• [WORK ITEM]: Scan the lines below and report each one containing "PURPOSE" by copying it.

[Design files in plain text]
★ ★ ★ ★ ★

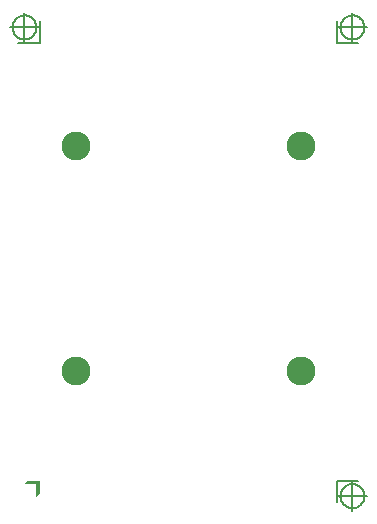
<source format=gbr>
G04 AutoGERB for AutoCAD 14/2000*
G04 RS274-X Output *
%FSLAX34Y34*%
%MOIN*%
%ADD12C,0.005000*%
%ADD13C,0.007000*%
%ADD14C,0.006667*%
%ADD15C,0.006250*%
%ADD16C,0.030000*%
%ADD17C,0.012488*%
%ADD18C,0.013000*%
%ADD19C,0.020000*%
%ADD20C,0.096000*%
G54D14*X10416Y-111D02*X10388Y-112D01*X10360Y-115*X10333Y-119*X10307Y-125*X10280Y-135*X10253Y-145*X10229Y-157*X10205Y-171*X10181Y-187*X10160Y-204*X10139Y-223*X10120Y-243*X10101Y-263*X10085Y-285*X10071Y-309*X10057Y-333*X10045Y-359*X10036Y-385*X10028Y-412*X10023Y-439*X10019Y-467*X10016Y-495*G54D14*X10016Y-511D02*X10017Y-539D01*X10020Y-565*X10025Y-593*X10032Y-620*X10040Y-647*X10051Y-673*X10063Y-697*X10076Y-721*X10092Y-745*X10109Y-767*X10128Y-788*X10148Y-807*X10169Y-825*X10192Y-841*X10215Y-856*X10240Y-869*X10265Y-881*X10291Y-891*X10317Y-899*X10345Y-904*X10372Y-908*X10400Y-911*G54D14*X9900Y0D02*X10616Y0D01*G54D14*X10416Y-511D02*X9933Y-511D01*G54D14*X9900Y0D02*X9900Y-716D01*G54D14*X10416Y-911D02*X10444Y-909D01*X10472Y-907*X10499Y-901*X10527Y-895*X10552Y-887*X10579Y-876*X10604Y-864*X10628Y-851*X10651Y-835*X10672Y-817*X10693Y-799*X10712Y-779*X10731Y-757*X10747Y-735*X10761Y-712*X10775Y-687*X10787Y-661*X10796Y-636*X10804Y-609*X10809Y-581*X10813Y-555*X10816Y-527*G54D14*X10416Y-511D02*X10416Y-993D01*G54D14*X10816Y-511D02*X10815Y-483D01*X10812Y-455*X10808Y-428*X10801Y-400*X10792Y-375*X10781Y-348*X10769Y-323*X10756Y-299*X10740Y-276*X10723Y-253*X10704Y-233*X10684Y-213*X10663Y-196*X10641Y-180*X10617Y-165*X10592Y-152*X10567Y-140*X10541Y-131*X10515Y-123*X10487Y-117*X10460Y-113*X10432Y-111*G54D14*X10416Y-511D02*X10899Y-511D01*G54D14*X10416Y-511D02*X10416Y-28D01*G36*X-416Y0D02*X-528Y-120D01*X-120Y-120*X-120Y-528*X0Y-416*X0Y0*X-416Y0*G37*G54D14*X-516Y15511D02*X-544Y15509D01*X-572Y15507*X-599Y15501*X-627Y15495*X-652Y15487*X-679Y15476*X-704Y15464*X-728Y15451*X-751Y15435*X-772Y15417*X-793Y15399*X-812Y15379*X-831Y15357*X-847Y15335*X-861Y15312*X-875Y15287*X-887Y15261*X-896Y15236*X-904Y15209*X-909Y15181*X-913Y15155*X-916Y15127*G54D14*X-916Y15111D02*X-915Y15083D01*X-912Y15055*X-908Y15028*X-901Y15000*X-892Y14975*X-881Y14948*X-869Y14923*X-856Y14899*X-840Y14876*X-823Y14853*X-804Y14833*X-784Y14813*X-763Y14796*X-741Y14780*X-717Y14765*X-692Y14752*X-667Y14740*X-641Y14731*X-615Y14723*X-587Y14717*X-560Y
14713*X-532Y14711*G54D14*X-516Y15111D02*X-999Y15111D01*G54D14*X-516Y14711D02*X-488Y14712D01*X-460Y14715*X-433Y14719*X-407Y14725*X-380Y14735*X-353Y14745*X-329Y14757*X-305Y14771*X-281Y14787*X-260Y14804*X-239Y14823*X-220Y14843*X-201Y14863*X-185Y14885*X-171Y14909*X-157Y14933*X-145Y14959*X-136Y14985*X-128Y15012*X-123Y15039*X-119Y15067*X-116Y15095*G54D14*X-516Y15111D02*X-516Y14628D01*G54D14*X0Y14600D02*X0Y15316D01*G54D14*X0Y14600D02*X-716Y14600D01*G54D14*X-116Y15111D02*X-117Y15139D01*X-120Y15165*X-125Y15193*X-132Y15220*X-140Y15247*X-151Y15273*X-163Y15297*X-176Y15321*X-192Y15345*X-209Y15367*X-228Y15388*X-248Y15407*X-269Y15425*X-292Y15441*X-315Y15456*X-340Y15469*X-365Y15481*X-391Y15491*X-417Y15499*X-445Y15504*X-472Y15508*X-500Y15511*G54D14*X-516Y15111D02*X-33Y15111D01*G54D14*X-516Y15111D02*X-516Y15593D01*G54D14*X10816Y15111D02*X10815Y15139D01*X10812Y15165*X10808Y15193*X10801Y15220*X10792Y15247*X10781Y15273*X10769Y15297*X10756Y15321*X10740Y15345*X10723Y15367*X10704Y15388*X10684Y15407*X10663Y15425*X10641Y15441*X10617Y15456*X10592Y15469*X10567Y15481*X10541Y15491*X10515Y15499*X10487Y15504*X10460Y15508*X10432Y15511*G54D14*X10416Y14711D02*X10444Y14712D01*X10472Y14715*X10499Y14719*X10527Y14725*X10552Y14735*X10579Y14745*X10604Y14757*X10628Y14771*X10651Y14787*X10672Y14804*X10693Y14823*X10712Y14843*X10731Y14863*X10747Y14885*X10761Y14909*X10775Y14933*X10787Y14959*X10796Y14985*X10804Y15012*X10809Y15039*X10813Y15067*X10816Y15095*G54D14*X10416Y15111D02*X10899Y15111D01*G54D14*X10016Y15111D02*X10017Y15083D01*X10020Y15055*X10025Y15028*X10032Y15000*X10040Y14975*X10051Y14948*X10063Y14923*X10076Y14899*X10092Y14876*X10109Y14853*X10128Y14833*X10148Y14813*X10169Y14796*X10192Y14780*X10215Y14765*X10240Y14752*X10265Y14740*X10291Y14731*X10317Y14723*X10345Y14717*X10372Y14713*X10400Y14711*G54D14*X10416Y15111D02*X10416Y14628D01*G54D14*X9900Y14600D02*X9900Y15316D01*G54D14*X9900Y14600D02*X10616Y14600D01*G54D14*X10416Y15511D02*X10388Y15509D01*X10360Y15507*X10333Y15501*X10307Y15495*X10280Y15487*X10253Y15476
*X10229Y15464*X10205Y15451*X10181Y15435*X10160Y15417*X10139Y15399*X10120Y15379*X10101Y15357*X10085Y15335*X10071Y15312*X10057Y15287*X10045Y15261*X10036Y15236*X10028Y15209*X10023Y15181*X10019Y15155*X10016Y15127*G54D14*X10416Y15111D02*X9933Y15111D01*G54D14*X10416Y15111D02*X10416Y15593D01*G54D20*X1200Y3650D03*G54D20*X1200Y11150D03*G54D20*X8700Y3650D03*G54D20*X8700Y11150D03*M02*

	THIS DOCUMENT AND ITS CONTENTS ARE OWNED BY, AND ARE
THE CONFIDENTIAL AND PROPRIETARY INFORMATION OF, MINI-CIRCUITS
("CONFIDENTIAL INFORMATION") AND MINI-CIRCUITS RESERVES ALL
DESIGN, USE, MANUFACTURING AND REPRODUCTION RIGHTS THERETO.
UNLESS OTHERWISE EXPRESSLY AGREED TO IN WRITING BY MINI-
CIRCUITS, THE CONFIDENTIAL INFROMATION WILL: (i) BE USED BY MINI-
CIRCUITS' VENDORS, VENDEES, OR THE UNITED STATES GOVERNMENT
("RECEIVING PARTY") SOLELY TO PROMOTE THE COMMERCIAL
RELATIONSHIP BETWEEN RECEIVING PARTY AND MINI-CIRCUITS
("PURPOSE") AND THEN ONLY TO THE EXTENT SPECIFIED BY MINI-
CIRCUITS; (ii) NOT BE USED FOR ANY OTHER PURPOSE AND NOT BE USED
IN ANY WAY DETRIMENTAL TO MINI-CIRCUITS OR TO COMPETE AGAINST
MINI-CIRCUITS; AND (iii) BE KEPT CONFIDENTIAL BY THE RECEIVING PARTY
AND RECEIVING PARTY AGREES NOT TO DISCLOSE THE CONFIDENTIAL
INFORMATION TO ANY THIRD PARTY.

</source>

★ ★ ★ ★ ★

• [ANSWER TO THE PROBLEM]:
("PURPOSE") AND THEN ONLY TO THE EXTENT SPECIFIED BY MINI-
CIRCUITS; (ii) NOT BE USED FOR ANY OTHER PURPOSE AND NOT BE USED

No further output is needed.